An experimental vaccine developed at Duke University triggered an elusive broad spectrum of neutralizing antibodies in a small group of people enrolled in a 2019 clinical trial. These findings have published today in scientific journals Cell.

“This is one of the important studies,” said Glenda Gray, an HIV expert and president and CEO of the South African Medical Research Council, who was not involved in the study. in the field of HIV vaccines to date.

A few years ago, a research team from Scripps Research and the International AIDS Vaccine Initiative (IAVI) showed that it is possible Stimulates essential progenitor cells to produce these rare antibodies in humans. Duke’s research goes one step further in generating these antibodies, albeit at low levels.

“This is a scientific achievement and gives the field great hope that one can develop HIV vaccine regimens that direct the immune response in the pathways needed to protect against HIV,” Gray said. ”.

Vaccines work by training the immune system to recognize a virus or other pathogen.

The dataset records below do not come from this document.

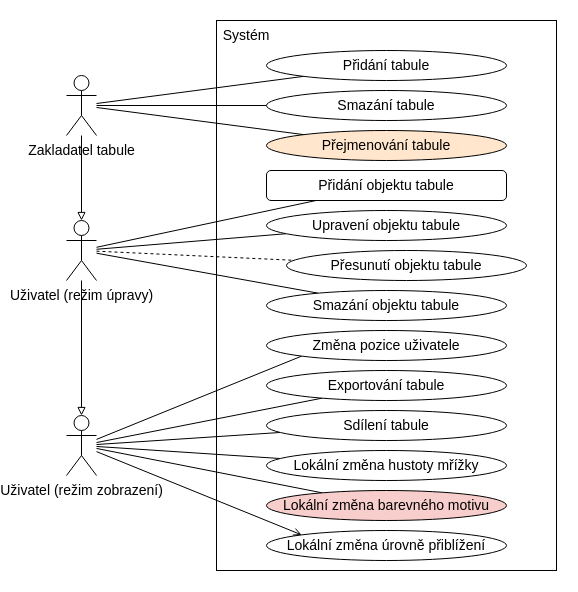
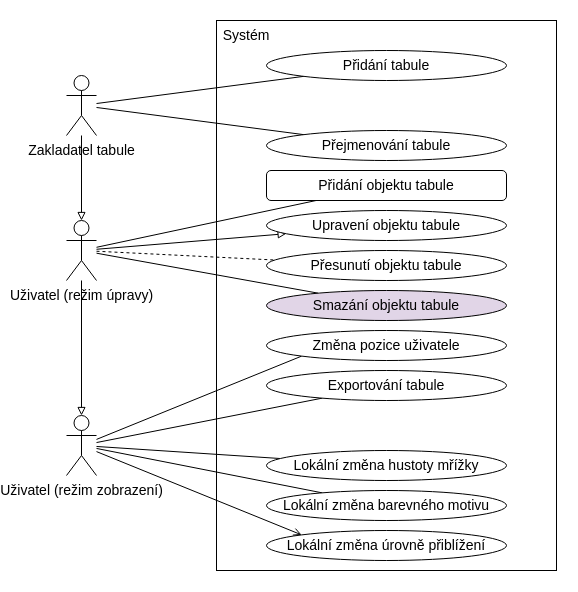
  <mxCell id="0" />
  <mxCell id="1" parent="0" />
  <mxCell id="2" style="rounded=0;orthogonalLoop=1;jettySize=auto;html=1;endArrow=none;endFill=0;" edge="1" parent="1" source="7" target="20"><mxGeometry relative="1" as="geometry" /></mxCell>
  <mxCell id="3" style="edgeStyle=none;rounded=0;orthogonalLoop=1;jettySize=auto;html=1;endArrow=none;endFill=0;dashed=1;" edge="1" parent="1" source="7" target="19"><mxGeometry relative="1" as="geometry" /></mxCell>
- <mxCell id="4" style="edgeStyle=none;rounded=0;orthogonalLoop=1;jettySize=auto;html=1;endArrow=none;endFill=0;" edge="1" parent="1" source="7" target="18"><mxGeometry relative="1" as="geometry" /></mxCell>
+ <mxCell id="4" style="edgeStyle=none;rounded=0;orthogonalLoop=1;jettySize=auto;html=1;endArrow=block;endFill=0;" edge="1" parent="1" source="7" target="18"><mxGeometry relative="1" as="geometry" /></mxCell>
  <mxCell id="5" style="edgeStyle=none;rounded=0;orthogonalLoop=1;jettySize=auto;html=1;endArrow=none;endFill=0;" edge="1" parent="1" source="7" target="17"><mxGeometry relative="1" as="geometry" /></mxCell>
  <mxCell id="6" style="edgeStyle=none;rounded=0;orthogonalLoop=1;jettySize=auto;html=1;endArrow=block;endFill=0;" edge="1" parent="1" source="7" target="14"><mxGeometry relative="1" as="geometry" /></mxCell>
  <mxCell id="7" value="&lt;font style=&quot;font-size: 14px&quot;&gt;Uživatel (režim úpravy)&lt;/font&gt;" style="shape=umlActor;verticalLabelPosition=bottom;verticalAlign=top;html=1;" vertex="1" parent="1"><mxGeometry y="220" width="30" height="60" as="geometry" x="20" /></mxCell>
  <mxCell id="8" style="rounded=0;orthogonalLoop=1;jettySize=auto;html=1;endArrow=open;endFill=0;entryX=0;entryY=0;entryDx=0;entryDy=0;" edge="1" parent="1" source="14" target="26"><mxGeometry relative="1" as="geometry" /></mxCell>
  <mxCell id="9" style="edgeStyle=none;rounded=0;orthogonalLoop=1;jettySize=auto;html=1;endArrow=none;endFill=0;" edge="1" parent="1" source="14" target="25"><mxGeometry relative="1" as="geometry" /></mxCell>
  <mxCell id="10" style="edgeStyle=none;rounded=0;orthogonalLoop=1;jettySize=auto;html=1;endArrow=none;endFill=0;" edge="1" parent="1" source="14" target="24"><mxGeometry relative="1" as="geometry" /></mxCell>
- <mxCell id="11" style="edgeStyle=none;rounded=0;orthogonalLoop=1;jettySize=auto;html=1;endArrow=none;endFill=0;" edge="1" parent="1" source="14" target="23"><mxGeometry relative="1" as="geometry" /></mxCell>
  <mxCell id="12" style="edgeStyle=none;rounded=0;orthogonalLoop=1;jettySize=auto;html=1;endArrow=none;endFill=0;" edge="1" parent="1" source="14" target="22"><mxGeometry relative="1" as="geometry" /></mxCell>
  <mxCell id="13" style="edgeStyle=none;rounded=0;orthogonalLoop=1;jettySize=auto;html=1;endArrow=none;endFill=0;entryX=0;entryY=1;entryDx=0;entryDy=0;" edge="1" parent="1" source="14" target="21"><mxGeometry relative="1" as="geometry" /></mxCell>
  <mxCell id="14" value="&lt;font style=&quot;font-size: 14px&quot;&gt;Uživatel (režim zobrazení)&lt;/font&gt;" style="shape=umlActor;verticalLabelPosition=bottom;verticalAlign=top;html=1;" vertex="1" parent="1"><mxGeometry y="415" width="30" height="60" as="geometry" x="20" /></mxCell>
  <mxCell id="15" value="" style="rounded=0;whiteSpace=wrap;html=1;fillColor=none;" vertex="1" parent="1"><mxGeometry x="170" width="340" height="550" as="geometry" y="20" /></mxCell>
  <mxCell id="16" value="&lt;p style=&quot;line-height: 120% ; font-size: 14px&quot;&gt;&lt;font style=&quot;font-size: 14px&quot;&gt;Systém&lt;/font&gt;&lt;/p&gt;" style="text;html=1;strokeColor=none;fillColor=none;align=center;verticalAlign=middle;whiteSpace=wrap;rounded=0;" vertex="1" parent="1"><mxGeometry x="170" width="60" height="30" as="geometry" y="20" /></mxCell>
  <mxCell id="17" value="&lt;font style=&quot;font-size: 14px&quot;&gt;Přidání objektu tabule&lt;/font&gt;" style="whiteSpace=wrap;html=1;rounded=1;" vertex="1" parent="1"><mxGeometry x="220" y="170" width="240" height="30" as="geometry" /></mxCell>
  <mxCell id="18" value="&lt;font style=&quot;font-size: 14px&quot;&gt;Upravení objektu tabule&lt;/font&gt;" style="ellipse;whiteSpace=wrap;html=1;" vertex="1" parent="1"><mxGeometry x="220" y="210" width="240" height="30" as="geometry" /></mxCell>
- <mxCell id="19" value="&lt;font style=&quot;font-size: 14px&quot;&gt;Přesunutí objektu tabule&lt;/font&gt;" style="ellipse;whiteSpace=wrap;html=1;" vertex="1" parent="1"><mxGeometry x="240" y="250" width="240" height="30" as="geometry" /></mxCell>
- <mxCell id="20" value="&lt;font style=&quot;font-size: 14px&quot;&gt;Smazání objektu tabule&lt;/font&gt;" style="ellipse;whiteSpace=wrap;html=1;" vertex="1" parent="1"><mxGeometry x="220" y="290" width="240" height="30" as="geometry" /></mxCell>
+ <mxCell id="19" value="&lt;font style=&quot;font-size: 14px&quot;&gt;Přesunutí objektu tabule&lt;/font&gt;" style="ellipse;whiteSpace=wrap;html=1;" vertex="1" parent="1"><mxGeometry x="220" y="250" width="240" height="30" as="geometry" /></mxCell>
+ <mxCell id="20" value="&lt;font style=&quot;font-size: 14px&quot;&gt;Smazání objektu tabule&lt;/font&gt;" style="ellipse;whiteSpace=wrap;html=1;fillColor=#e1d5e7;" vertex="1" parent="1"><mxGeometry x="220" y="290" width="240" height="30" as="geometry" /></mxCell>
  <mxCell id="21" value="&lt;font style=&quot;font-size: 14px&quot;&gt;Změna pozice uživatele&lt;/font&gt;" style="ellipse;whiteSpace=wrap;html=1;" vertex="1" parent="1"><mxGeometry x="220" y="330" width="240" height="30" as="geometry" /></mxCell>
  <mxCell id="22" value="&lt;font style=&quot;font-size: 14px&quot;&gt;Exportování tabule&lt;/font&gt;" style="ellipse;whiteSpace=wrap;html=1;" vertex="1" parent="1"><mxGeometry x="220" y="370" width="240" height="30" as="geometry" /></mxCell>
- <mxCell id="23" value="&lt;font style=&quot;font-size: 14px&quot;&gt;Sdílení tabule&lt;/font&gt;" style="ellipse;whiteSpace=wrap;html=1;" vertex="1" parent="1"><mxGeometry x="220" y="410" width="240" height="30" as="geometry" /></mxCell>
  <mxCell id="24" value="&lt;font style=&quot;font-size: 14px&quot;&gt;Lokální změna hustoty mřížky&lt;/font&gt;" style="ellipse;whiteSpace=wrap;html=1;" vertex="1" parent="1"><mxGeometry x="220" y="450" width="240" height="30" as="geometry" /></mxCell>
- <mxCell id="25" value="&lt;font style=&quot;font-size: 14px&quot;&gt;Lokální změna barevného motivu&lt;/font&gt;" style="ellipse;whiteSpace=wrap;html=1;fillColor=#f8cecc;" vertex="1" parent="1"><mxGeometry x="220" y="490" width="240" height="30" as="geometry" /></mxCell>
+ <mxCell id="25" value="&lt;font style=&quot;font-size: 14px&quot;&gt;Lokální změna barevného motivu&lt;/font&gt;" style="ellipse;whiteSpace=wrap;html=1;" vertex="1" parent="1"><mxGeometry x="220" y="490" width="240" height="30" as="geometry" /></mxCell>
  <mxCell id="26" value="&lt;font style=&quot;font-size: 14px&quot;&gt;Lokální změna úrovně přiblížení&lt;/font&gt;" style="ellipse;whiteSpace=wrap;html=1;" vertex="1" parent="1"><mxGeometry x="220" y="530" width="240" height="30" as="geometry" /></mxCell>
  <mxCell id="27" value="" style="edgeStyle=none;rounded=0;orthogonalLoop=1;jettySize=auto;html=1;endArrow=block;endFill=0;" edge="1" parent="1" source="31" target="7"><mxGeometry relative="1" as="geometry" /></mxCell>
  <mxCell id="28" style="edgeStyle=none;rounded=0;orthogonalLoop=1;jettySize=auto;html=1;endArrow=none;endFill=0;" edge="1" parent="1" source="31" target="32"><mxGeometry relative="1" as="geometry" /></mxCell>
- <mxCell id="29" style="edgeStyle=none;rounded=0;orthogonalLoop=1;jettySize=auto;html=1;endArrow=none;endFill=0;" edge="1" parent="1" source="31" target="33"><mxGeometry relative="1" as="geometry" /></mxCell>
  <mxCell id="30" style="edgeStyle=none;rounded=0;orthogonalLoop=1;jettySize=auto;html=1;endArrow=none;endFill=0;" edge="1" parent="1" source="31" target="34"><mxGeometry relative="1" as="geometry" /></mxCell>
  <mxCell id="31" value="&lt;font style=&quot;font-size: 14px&quot;&gt;Zakladatel tabule&lt;/font&gt;" style="shape=umlActor;verticalLabelPosition=bottom;verticalAlign=top;html=1;outlineConnect=0;fillColor=none;" vertex="1" parent="1"><mxGeometry y="75" width="30" height="60" as="geometry" x="20" /></mxCell>
- <mxCell id="32" value="&lt;font style=&quot;font-size: 14px&quot;&gt;Přejmenování tabule&lt;/font&gt;" style="ellipse;whiteSpace=wrap;html=1;fillColor=#ffe6cc;" vertex="1" parent="1"><mxGeometry x="220" y="130" width="240" height="30" as="geometry" /></mxCell>
- <mxCell id="33" value="&lt;font style=&quot;font-size: 14px&quot;&gt;Smazání tabule&lt;/font&gt;" style="ellipse;whiteSpace=wrap;html=1;" vertex="1" parent="1"><mxGeometry x="220" y="90" width="240" height="30" as="geometry" /></mxCell>
+ <mxCell id="32" value="&lt;font style=&quot;font-size: 14px&quot;&gt;Přejmenování tabule&lt;/font&gt;" style="ellipse;whiteSpace=wrap;html=1;" vertex="1" parent="1"><mxGeometry x="220" y="130" width="240" height="30" as="geometry" /></mxCell>
  <mxCell id="34" value="&lt;font style=&quot;font-size: 14px&quot;&gt;Přidání tabule&lt;/font&gt;" style="ellipse;whiteSpace=wrap;html=1;" vertex="1" parent="1"><mxGeometry x="220" y="50" width="240" height="30" as="geometry" /></mxCell>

They introduce something that looks like a virus—like part of a virus or a weaker version of a virus—and by doing so, boost the body’s B cells produces antibodies that protect against viruses. Those antibodies stick around so that when a person later encounters the real virus, the immune system will remember and be ready to attack.

While researchers can create COVID-19 vaccine within months, creating a vaccine against HIV has proven much more difficult. The problem is the unique nature of the virus. HIV mutates rapidly, meaning it can quickly overcome immune defenses. It also integrates into the human genome within days of exposure, hiding from the immune system.

“Parts of the virus look like our own cells, and we don’t want to make antibodies against them,” said Barton Haynes, director of the Duke Human Vaccine Institute and one of the paper’s authors. yourself again”.

The specific antibodies that researchers are interested in are called broadly neutralizing antibodies, which can recognize and block different versions of the virus. Because of the shape-shifting nature of HIV, there are two main types of HIV, and each type has many strains. An effective vaccine will need to target many of them.

Some people with HIV produce broadly neutralizing antibodies, Haynes said, although it often takes years of living with HIV to do so. Even then, people still don’t make enough of them to fight the virus. These special antibodies are produced by abnormal B cells filled with mutations that they acquire over time in response to viral changes inside the body. “These are strange antibodies,” Haynes said. “The body doesn’t make them easily.”